Jumat, 3 September 2004.
ExxonMobil Pertanyakan Pengakhiran Kontrak CepuJAKARTA--ExxonMobil mempertanyakan keputusan PT Pertamina (persero) yang menolak perpanjangan kontrak raksasa tambang asal Amerika Serikat itu di Blok Cepu, Jawa Timur. Namun, Pertamina bersikukuh, kontrak di ladang minyak dan gas yang berakhir pada 2010 itu akan tetap diakhiri.
Pertanyaan itu diungkapkan Exxon dalam pertemuan dengan jajaran direksi baru Pertamina di Jakarta kemarin. Hadir dalam pertemuan itu jajaran petinggi ExxonMobil, seperti President & General Manager ExxonMobil Oil Indonesia Inc (EMOI) Ronald Wilson, Vice President ExxonMobil Exploration Company for South East Asia-Pacific Stephen Greenlee, dan Vice President of Exploration & Exploitation Company in Indonesia Budiono.
Seusai pertemuan, Direktur Utama Pertamina Widya Purnama menuturkan, dalam pertemuan yang berlangsung sekitar 2 jam itu, ExxonMobil berharap Pertamina bersedia membuka peluang negosiasi. Perusahaan multinasional itu pun menyatakan, tetap ingin memperpanjang kontraknya.
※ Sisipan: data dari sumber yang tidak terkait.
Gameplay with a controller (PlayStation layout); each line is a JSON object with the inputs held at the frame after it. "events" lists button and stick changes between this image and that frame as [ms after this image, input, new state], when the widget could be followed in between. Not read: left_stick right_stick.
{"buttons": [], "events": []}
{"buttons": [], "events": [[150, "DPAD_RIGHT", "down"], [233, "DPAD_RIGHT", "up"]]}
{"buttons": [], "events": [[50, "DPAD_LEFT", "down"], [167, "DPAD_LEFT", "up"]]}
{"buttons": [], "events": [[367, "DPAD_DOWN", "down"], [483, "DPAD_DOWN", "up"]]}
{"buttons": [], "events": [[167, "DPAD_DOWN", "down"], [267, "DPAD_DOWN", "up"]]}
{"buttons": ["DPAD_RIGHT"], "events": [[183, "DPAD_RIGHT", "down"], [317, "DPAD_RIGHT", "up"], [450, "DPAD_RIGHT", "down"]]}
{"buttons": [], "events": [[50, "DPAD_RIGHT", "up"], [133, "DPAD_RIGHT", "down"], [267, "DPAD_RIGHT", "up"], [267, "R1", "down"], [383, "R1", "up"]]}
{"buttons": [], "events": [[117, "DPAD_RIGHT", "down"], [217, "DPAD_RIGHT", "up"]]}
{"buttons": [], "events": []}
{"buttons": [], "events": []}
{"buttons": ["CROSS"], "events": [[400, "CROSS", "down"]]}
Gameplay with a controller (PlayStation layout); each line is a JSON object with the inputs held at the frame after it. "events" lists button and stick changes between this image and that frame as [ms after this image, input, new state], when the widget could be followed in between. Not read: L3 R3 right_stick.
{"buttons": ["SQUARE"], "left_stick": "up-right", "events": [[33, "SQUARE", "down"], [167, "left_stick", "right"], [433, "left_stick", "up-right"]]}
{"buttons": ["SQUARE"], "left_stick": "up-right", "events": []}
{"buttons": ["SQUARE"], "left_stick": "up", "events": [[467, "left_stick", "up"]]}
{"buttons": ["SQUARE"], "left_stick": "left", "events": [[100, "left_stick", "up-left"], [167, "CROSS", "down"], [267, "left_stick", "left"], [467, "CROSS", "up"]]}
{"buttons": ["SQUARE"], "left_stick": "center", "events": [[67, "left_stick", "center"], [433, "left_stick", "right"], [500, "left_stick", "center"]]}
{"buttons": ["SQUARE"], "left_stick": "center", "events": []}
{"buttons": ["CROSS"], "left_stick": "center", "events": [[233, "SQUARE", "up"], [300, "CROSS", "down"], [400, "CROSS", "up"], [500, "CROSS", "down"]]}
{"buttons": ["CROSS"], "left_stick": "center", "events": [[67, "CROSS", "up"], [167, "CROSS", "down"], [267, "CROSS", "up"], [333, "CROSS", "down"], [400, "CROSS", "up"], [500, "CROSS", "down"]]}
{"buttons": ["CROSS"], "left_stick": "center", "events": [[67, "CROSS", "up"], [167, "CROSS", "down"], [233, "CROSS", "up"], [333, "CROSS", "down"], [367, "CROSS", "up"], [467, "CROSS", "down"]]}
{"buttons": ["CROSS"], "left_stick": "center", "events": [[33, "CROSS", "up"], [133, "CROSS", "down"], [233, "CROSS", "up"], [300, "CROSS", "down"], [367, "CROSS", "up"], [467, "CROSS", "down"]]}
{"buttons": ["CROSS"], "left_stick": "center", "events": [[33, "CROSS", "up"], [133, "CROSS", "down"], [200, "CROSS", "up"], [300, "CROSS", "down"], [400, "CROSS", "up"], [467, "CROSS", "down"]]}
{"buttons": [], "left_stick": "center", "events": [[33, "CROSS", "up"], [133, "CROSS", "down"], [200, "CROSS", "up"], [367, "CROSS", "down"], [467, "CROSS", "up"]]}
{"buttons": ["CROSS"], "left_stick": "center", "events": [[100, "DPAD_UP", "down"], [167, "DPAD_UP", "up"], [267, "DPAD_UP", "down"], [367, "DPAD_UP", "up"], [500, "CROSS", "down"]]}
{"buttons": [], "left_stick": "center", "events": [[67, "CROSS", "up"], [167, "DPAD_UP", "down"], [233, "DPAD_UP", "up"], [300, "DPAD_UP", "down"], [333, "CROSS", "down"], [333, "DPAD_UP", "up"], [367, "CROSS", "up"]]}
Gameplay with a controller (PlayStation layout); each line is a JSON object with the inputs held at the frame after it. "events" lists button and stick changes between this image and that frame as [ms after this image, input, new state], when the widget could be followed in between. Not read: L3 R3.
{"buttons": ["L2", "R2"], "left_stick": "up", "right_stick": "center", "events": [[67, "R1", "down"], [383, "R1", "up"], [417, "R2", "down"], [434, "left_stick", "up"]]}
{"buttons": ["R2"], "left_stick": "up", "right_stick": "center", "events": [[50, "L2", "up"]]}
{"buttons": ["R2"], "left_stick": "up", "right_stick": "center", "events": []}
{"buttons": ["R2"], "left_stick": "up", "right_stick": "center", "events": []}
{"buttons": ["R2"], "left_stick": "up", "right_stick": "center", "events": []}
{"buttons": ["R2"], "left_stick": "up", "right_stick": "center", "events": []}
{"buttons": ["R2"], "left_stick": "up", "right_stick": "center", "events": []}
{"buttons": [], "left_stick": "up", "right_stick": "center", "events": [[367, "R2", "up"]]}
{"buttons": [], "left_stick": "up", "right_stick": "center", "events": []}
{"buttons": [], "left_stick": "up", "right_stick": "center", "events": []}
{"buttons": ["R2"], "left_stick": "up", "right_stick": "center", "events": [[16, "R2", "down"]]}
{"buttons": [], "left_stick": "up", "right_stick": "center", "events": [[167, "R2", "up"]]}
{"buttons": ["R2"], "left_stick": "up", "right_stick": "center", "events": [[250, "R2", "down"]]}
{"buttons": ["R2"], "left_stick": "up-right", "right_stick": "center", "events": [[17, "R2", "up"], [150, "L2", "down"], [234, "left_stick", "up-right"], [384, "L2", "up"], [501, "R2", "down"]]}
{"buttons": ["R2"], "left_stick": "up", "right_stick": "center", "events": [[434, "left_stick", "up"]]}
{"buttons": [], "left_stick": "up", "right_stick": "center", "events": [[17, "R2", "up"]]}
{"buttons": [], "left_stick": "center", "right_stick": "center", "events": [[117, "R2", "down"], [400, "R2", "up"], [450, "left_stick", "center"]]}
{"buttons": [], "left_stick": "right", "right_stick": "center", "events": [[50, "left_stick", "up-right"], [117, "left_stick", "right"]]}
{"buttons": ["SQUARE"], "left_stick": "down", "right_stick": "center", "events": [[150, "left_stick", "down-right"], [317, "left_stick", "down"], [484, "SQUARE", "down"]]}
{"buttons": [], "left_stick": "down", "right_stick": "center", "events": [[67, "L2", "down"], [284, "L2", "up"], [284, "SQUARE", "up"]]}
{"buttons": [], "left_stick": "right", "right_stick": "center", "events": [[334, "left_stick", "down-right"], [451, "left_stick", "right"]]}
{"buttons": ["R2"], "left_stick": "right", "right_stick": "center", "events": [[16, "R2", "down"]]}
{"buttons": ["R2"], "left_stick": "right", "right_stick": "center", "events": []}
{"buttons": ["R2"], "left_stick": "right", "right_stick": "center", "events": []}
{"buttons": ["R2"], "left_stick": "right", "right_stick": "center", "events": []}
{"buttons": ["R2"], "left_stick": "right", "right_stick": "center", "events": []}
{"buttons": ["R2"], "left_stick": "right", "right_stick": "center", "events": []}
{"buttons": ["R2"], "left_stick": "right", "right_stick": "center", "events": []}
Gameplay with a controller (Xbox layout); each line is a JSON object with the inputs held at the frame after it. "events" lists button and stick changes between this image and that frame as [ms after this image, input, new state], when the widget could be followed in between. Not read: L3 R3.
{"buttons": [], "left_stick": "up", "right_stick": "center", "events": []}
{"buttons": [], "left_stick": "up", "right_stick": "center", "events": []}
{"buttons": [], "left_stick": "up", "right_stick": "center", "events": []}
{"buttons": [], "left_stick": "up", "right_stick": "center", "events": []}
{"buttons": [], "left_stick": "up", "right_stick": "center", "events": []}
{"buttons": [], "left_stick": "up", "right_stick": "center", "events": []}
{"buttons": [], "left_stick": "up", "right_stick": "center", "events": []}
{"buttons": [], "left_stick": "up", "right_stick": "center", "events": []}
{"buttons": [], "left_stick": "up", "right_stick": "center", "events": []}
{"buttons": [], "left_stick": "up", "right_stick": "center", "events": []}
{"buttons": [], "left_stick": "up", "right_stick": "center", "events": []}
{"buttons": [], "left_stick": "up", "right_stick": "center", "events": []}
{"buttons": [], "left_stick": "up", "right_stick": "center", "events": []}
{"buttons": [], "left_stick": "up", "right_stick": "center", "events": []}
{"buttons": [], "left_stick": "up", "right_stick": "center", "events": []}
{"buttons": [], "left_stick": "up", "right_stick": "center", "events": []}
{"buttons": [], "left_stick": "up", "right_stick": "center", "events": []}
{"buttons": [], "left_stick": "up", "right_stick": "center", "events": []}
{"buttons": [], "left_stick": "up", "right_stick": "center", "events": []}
Menanggapi permintaan itu, Widya menegaskan, pada prinsipnya Pertamina tetap tidak akan memperpanjang kontrak ExxonMobil di Blok Cepu setelah masa kontrak bantuan teknisnya berakhir pada 2010. Perusahaan pelat merah itu, kata dia, akan tetap mengelola sendiri blok minyak dan gas raksasa tersebut.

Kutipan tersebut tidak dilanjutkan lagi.